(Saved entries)
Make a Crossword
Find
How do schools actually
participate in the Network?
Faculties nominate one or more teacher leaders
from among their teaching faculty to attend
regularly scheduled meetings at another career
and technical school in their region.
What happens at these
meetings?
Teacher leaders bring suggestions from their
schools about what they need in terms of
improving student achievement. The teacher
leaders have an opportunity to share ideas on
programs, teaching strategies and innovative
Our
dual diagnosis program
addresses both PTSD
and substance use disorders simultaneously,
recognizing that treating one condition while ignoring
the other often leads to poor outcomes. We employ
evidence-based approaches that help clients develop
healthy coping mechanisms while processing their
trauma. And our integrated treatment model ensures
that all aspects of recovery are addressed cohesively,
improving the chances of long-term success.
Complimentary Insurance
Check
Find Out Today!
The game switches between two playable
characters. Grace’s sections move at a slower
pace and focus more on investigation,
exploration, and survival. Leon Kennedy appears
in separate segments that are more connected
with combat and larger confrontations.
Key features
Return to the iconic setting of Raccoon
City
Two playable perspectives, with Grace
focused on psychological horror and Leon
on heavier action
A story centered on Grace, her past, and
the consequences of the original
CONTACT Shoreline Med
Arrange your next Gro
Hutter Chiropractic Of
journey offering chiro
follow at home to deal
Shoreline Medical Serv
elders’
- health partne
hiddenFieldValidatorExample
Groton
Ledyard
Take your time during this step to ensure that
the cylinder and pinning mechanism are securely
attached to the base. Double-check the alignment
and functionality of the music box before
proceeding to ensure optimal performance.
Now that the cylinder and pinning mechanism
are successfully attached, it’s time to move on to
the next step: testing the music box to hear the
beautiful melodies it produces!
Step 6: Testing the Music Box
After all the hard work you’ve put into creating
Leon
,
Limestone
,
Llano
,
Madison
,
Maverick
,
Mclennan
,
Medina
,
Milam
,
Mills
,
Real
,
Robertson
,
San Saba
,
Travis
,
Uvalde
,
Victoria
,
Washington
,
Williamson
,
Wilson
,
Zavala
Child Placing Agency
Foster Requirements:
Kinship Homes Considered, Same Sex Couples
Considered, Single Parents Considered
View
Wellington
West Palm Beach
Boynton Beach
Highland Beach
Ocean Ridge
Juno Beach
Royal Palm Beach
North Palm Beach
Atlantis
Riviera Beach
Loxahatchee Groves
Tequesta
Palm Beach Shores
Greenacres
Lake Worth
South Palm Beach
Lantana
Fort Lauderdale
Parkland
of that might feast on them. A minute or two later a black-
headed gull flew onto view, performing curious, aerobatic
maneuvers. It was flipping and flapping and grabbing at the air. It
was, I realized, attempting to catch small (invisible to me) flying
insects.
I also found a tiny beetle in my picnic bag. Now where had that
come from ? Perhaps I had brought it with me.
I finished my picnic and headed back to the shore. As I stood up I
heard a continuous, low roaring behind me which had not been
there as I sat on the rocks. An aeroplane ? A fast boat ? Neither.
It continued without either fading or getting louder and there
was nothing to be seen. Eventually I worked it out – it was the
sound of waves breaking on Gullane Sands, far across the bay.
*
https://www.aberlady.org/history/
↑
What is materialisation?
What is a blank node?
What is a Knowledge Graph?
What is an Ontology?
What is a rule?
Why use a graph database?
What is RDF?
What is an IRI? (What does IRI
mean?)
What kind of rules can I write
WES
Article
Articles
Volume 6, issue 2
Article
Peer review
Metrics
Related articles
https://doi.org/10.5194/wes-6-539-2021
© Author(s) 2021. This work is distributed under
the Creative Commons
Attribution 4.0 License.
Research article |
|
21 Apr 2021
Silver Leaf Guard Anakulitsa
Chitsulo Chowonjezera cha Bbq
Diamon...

JOB ITEM |
List every line above containing the word "time".

SOLUTION BELOW |
Take your time during this step to ensure that
are successfully attached, it’s time to move on to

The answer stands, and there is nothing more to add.